Falso pagamento é o golpe mais usado no Brasil

Falso pagamento é o golpe mais usado no Brasil

22 de setembro de 2021

O falso pagamento foi responsável por 42% dos golpes aplicados no comércio eletrônico no 1º semestre de 2021, com prejuízo estimado em cerca de R$ 6 milhões, de acordo com estudo da OLX, uma das maiores plataformas de compra e venda online do país, e do AllowMe, plataforma de proteção de identidades digitais desenvolvida pela Tempest. Em seguida, estão a falsa venda (25%) e roubo de dados (23%). O estudo também analisou o comportamento dos fraudadores ao aplicar os golpes.

Conforme o estudo, os eletrônicos foram os produtos mais visados, representando 78% dos casos. Celulares aparecem em primeiro lugar na lista, com 47%, seguido por videogames (19%) e computadores (13%), facilidade no transporte, valor e facilidade de repassar esses produtos são os principais pontos que os colocam no topo do ranking. O estudo analisou dados do mercado digital brasileiro, incluindo sites, apps e contas digitais de janeiro a junho de 2021 em comparação com o mesmo período de 2020, em uma base de cerca de 20 milhões de contas abertas em plataformas on-line.

“Mesmo com um maior investimento por parte das empresas nas soluções de segurança e a tecnologia como uma aliada nos modelos de prevenção de fraudes, os fraudadores atuam principalmente na falta de conhecimento dos usuários sobre os processos de compra e venda eletrônica para aplicar a engenharia social e enganá-los.
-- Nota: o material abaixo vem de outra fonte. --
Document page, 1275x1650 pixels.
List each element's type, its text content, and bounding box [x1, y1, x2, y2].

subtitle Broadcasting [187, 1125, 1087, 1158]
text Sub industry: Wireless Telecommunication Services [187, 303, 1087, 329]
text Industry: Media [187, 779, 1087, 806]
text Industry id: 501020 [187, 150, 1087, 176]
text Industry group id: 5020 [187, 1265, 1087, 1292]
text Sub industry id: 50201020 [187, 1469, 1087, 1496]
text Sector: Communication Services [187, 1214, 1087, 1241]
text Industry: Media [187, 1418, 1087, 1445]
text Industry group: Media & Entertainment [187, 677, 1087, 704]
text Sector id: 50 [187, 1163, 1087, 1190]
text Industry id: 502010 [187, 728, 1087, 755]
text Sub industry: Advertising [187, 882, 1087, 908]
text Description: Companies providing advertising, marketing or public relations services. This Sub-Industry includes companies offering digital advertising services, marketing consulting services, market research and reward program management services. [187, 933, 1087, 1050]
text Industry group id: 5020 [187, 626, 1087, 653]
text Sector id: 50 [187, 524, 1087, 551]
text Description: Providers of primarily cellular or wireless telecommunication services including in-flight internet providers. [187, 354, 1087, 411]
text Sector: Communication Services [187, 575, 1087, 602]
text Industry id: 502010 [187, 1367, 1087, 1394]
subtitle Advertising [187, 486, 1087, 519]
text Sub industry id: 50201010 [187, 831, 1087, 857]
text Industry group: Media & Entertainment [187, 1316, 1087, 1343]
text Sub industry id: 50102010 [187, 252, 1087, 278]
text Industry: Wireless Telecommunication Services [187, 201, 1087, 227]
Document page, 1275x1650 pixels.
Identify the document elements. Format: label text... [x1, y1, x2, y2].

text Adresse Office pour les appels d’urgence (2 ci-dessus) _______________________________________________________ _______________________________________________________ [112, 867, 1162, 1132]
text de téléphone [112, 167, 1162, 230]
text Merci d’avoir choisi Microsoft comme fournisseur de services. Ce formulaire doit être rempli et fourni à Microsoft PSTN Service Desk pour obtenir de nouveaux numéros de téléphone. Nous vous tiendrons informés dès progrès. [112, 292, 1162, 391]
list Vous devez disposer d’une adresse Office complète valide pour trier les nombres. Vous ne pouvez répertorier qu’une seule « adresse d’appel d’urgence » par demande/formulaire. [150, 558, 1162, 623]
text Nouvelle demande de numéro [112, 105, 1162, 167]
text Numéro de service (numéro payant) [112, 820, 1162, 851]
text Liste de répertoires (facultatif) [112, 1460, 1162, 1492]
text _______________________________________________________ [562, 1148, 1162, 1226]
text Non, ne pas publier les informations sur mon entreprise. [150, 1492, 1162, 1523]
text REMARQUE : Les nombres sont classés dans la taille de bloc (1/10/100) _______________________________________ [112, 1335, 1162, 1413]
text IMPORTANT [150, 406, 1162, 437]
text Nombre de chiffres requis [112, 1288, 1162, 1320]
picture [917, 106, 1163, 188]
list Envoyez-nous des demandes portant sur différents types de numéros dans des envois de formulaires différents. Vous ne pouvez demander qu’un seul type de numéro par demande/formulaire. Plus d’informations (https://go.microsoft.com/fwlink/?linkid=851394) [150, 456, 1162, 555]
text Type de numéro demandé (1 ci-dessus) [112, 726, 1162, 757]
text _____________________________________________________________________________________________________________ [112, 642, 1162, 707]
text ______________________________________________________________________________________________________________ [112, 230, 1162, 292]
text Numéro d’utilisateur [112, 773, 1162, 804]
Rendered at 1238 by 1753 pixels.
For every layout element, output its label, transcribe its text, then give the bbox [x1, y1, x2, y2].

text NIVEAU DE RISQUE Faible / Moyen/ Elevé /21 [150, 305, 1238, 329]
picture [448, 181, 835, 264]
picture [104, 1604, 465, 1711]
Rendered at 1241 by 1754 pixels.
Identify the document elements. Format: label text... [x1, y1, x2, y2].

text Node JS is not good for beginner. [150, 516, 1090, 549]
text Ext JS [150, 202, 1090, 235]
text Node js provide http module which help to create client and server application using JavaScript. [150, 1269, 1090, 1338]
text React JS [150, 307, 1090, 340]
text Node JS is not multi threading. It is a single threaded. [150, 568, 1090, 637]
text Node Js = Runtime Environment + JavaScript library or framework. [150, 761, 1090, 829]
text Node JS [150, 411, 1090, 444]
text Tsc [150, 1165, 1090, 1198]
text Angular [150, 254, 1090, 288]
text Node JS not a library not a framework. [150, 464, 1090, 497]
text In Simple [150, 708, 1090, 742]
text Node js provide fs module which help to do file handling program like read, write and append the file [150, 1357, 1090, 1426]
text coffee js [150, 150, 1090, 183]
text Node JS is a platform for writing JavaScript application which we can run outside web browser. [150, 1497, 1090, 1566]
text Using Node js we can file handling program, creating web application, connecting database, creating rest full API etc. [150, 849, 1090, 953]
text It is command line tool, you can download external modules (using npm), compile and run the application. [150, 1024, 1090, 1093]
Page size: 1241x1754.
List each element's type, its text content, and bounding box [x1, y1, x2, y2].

Por isso, a educação digital é fundamental para que as pessoas possam identificar comportamentos suspeitos e se protejam das investidas dos golpistas”, explica Beatriz Soares, diretora de Produto e Operações da OLX.

O golpe do falso pagamento é uma atualização do antigo golpe do envelope vazio, quando o fraudador apresentava um comprovante de depósito no caixa eletrônico, mas não colocava o dinheiro no envelope e o valor não era computado pelo banco. Com a predominação das transações bancárias digitais, hoje o fraudador faz um falso comprovante de depósito com os dados da vítima e o envia por e-mail ou aplicativo de mensagem, fazendo a pessoa acreditar que o valor já foi depositado e entregue o produto da venda. Quando a vítima percebe o golpe, o fraudador já está com o produto e deixa de responder as mensagens.

Comportamento

Ao contrário da imagem clássica que se tem dos golpistas, eles não agem sozinhos e nem de maneira desorganizada. Os golpes são praticados por associações criminosas que se articulam em rede, criam inúmeras contas falsas (utilizando dados válidos de pessoas) e tentam atrair o maior número de vítimas – seja com anúncios, seja com abordagens para comprar itens anunciados por clientes legítimos.

Muito se imagina que as atividades cibernéticas criminosas estejam relacionadas a fatores como “navegador Tor” (famoso por ser utilizado para acessos à deep web) ou e-mails descartáveis, mas os números mostram o contrário. A cada 10 mil contas falsas criadas, apenas uma é feita a partir do Tor (0,01%) e 14 utilizam caixas de e-mail temporárias (0,14%).

A proporção de uso em relação a e-mails válidos e que caíram em vazamentos recentes de dados é muito maior: em uma amostragem de mais de 10 mil contas falsas, 173 foram abertas fazendo uso de e-mails comprometidos.

Quando observado os horários com maior atividade criminosa na internet, o senso-comum de “hackers atacando na calada da noite” também cai por terra. Três em cada quatro atividades criminosas ocorrem entre meio-dia e meia-noite, enquanto a madrugada corresponde a somente 18% das tentativas de golpe.

“Prevenir fraudes não é uma tarefa que deve ocorrer somente no momento em que há uma transação financeira ou um pagamento, mas ao longo de toda a jornada digital do cliente em uma plataforma – e isso vale para empresas e também para usuários. Enquanto os principais players do mercado investem em soluções de alta tecnologia para detectar e barrar atividades suspeitas, usuários devem também estar atentos a possíveis investidas fraudulentas – seja em relação a promoções extremamente irrecusáveis em troca de dados cadastrais ou na hora de efetuar um pagamento (por boleto, cartão de crédito, transferência bancária ou PIX)”, destaca Gustavo Monteiro, managing director do AllowMe.